Man on Amber Vinson's flight questions Ebola quarantine for himself

I-Team Investigation

Chuck Goudie Image
Friday, October 17, 2014
Ebola questions arise as patient transported to Atlanta facility
The first Texas nurse to contract Ebola has been moved from Dallas to the National Institutes of Health in Maryland Thursday night.

CHICAGO (WLS) -- As the two Texas nurses diagnosed with Ebola are moved to isolation units, a man on the same flight as Amber Vinson questions if he should be in quarantine after sharing the same space as she was becoming ill.

Nina Pham, the first Texas nurse to contract Ebola, has been moved from Dallas to the National Institutes of Health in Maryland Thursday night. The facility has one of four isolation units in the United States.

The Ebola toll in the United States hasn't changed in several days: One man dead and two nurses, Pham and Amber Vinson, infected with the disease. The spread of Ebola to the nurses who cared for the patient leads to questions: How was the patient treated? How were the nurses exposed? And why was Vinson allowed to travel?

The I-Team has obtained video from onboard the Frontier jetliner that carried Vinson and 132 others. For the first time, a passenger who was on that plane says he is taking precautions.

"If she was showing symptoms, if she was contagious on that flight and I was in an enclosed space with her for three hours, then that is enough of a reason for me to say I should be isolated and I should be quarantined," said Axl Goode.

Federal health officials first claimed nurse Vinson made a mistake by traveling.

"She should not have been on that plane," said Dr. Thomas Frieden.

Now Centers for Disease Control officials admit they told her it was OK to fly because her temperature was less than the 100.4 threshold for fever. Thursday night, though, the CDC says she was feeling ill days earlier on a flight to Cleveland, and now passengers on that plane are being contacted.

Vinson is in stable condition at Emory University in Atlanta.

Meanwhile, video of Pham, who was moved to a bio-containment unit in Maryland, was recorded speaking with one of her Texas doctors.

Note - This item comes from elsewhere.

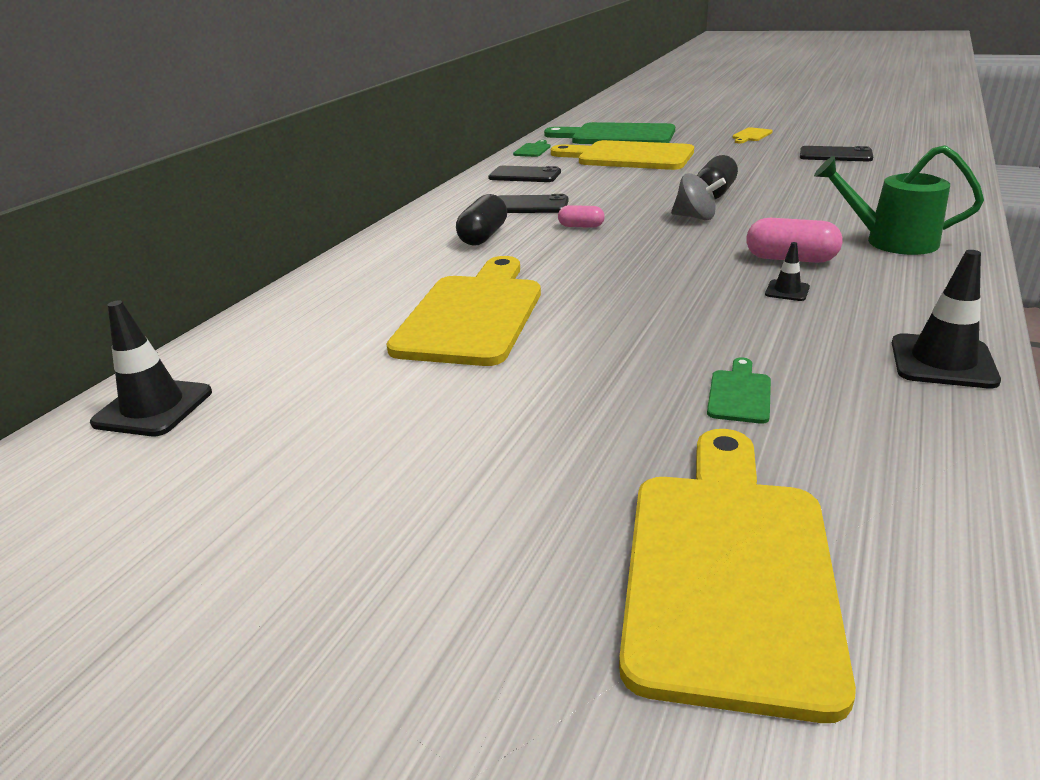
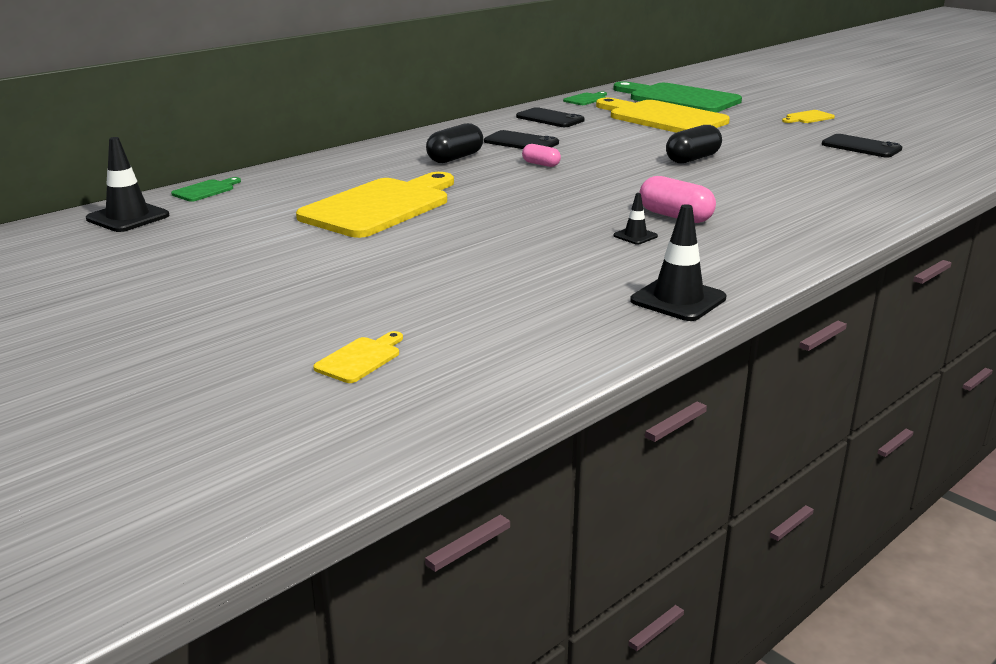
camera: 20 degrees right, 5 degrees down
(695, 217) = (645, 174): grey spinning top -> none
(728, 569) = (360, 359): yellow cutting board -> yellow cutting board, size x0.41
(739, 394) = (498, 286): green cutting board -> green cutting board (205, 190)
(890, 241) = (783, 220): green watering can -> none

The I-Team obtained a Department of Homeland Security Inspector General report. Largely overlooked when it was released in August, it concluded that DHS officials had no strategy to deal with an epidemic and found that stockpiles of federal medical supplies were substandard or expired.

Homeland Security disputed much of that report as misleading. Presbyterian Hospital in Dallas is also fighting back-they first misdiagnosed Ebola victim Thomas Duncan and sent him home. In a statement tonight the hospital criticizes media reports as out of context and sensationalized or completely inaccurate.

Hospital officials claim they have followed all CDC protocols.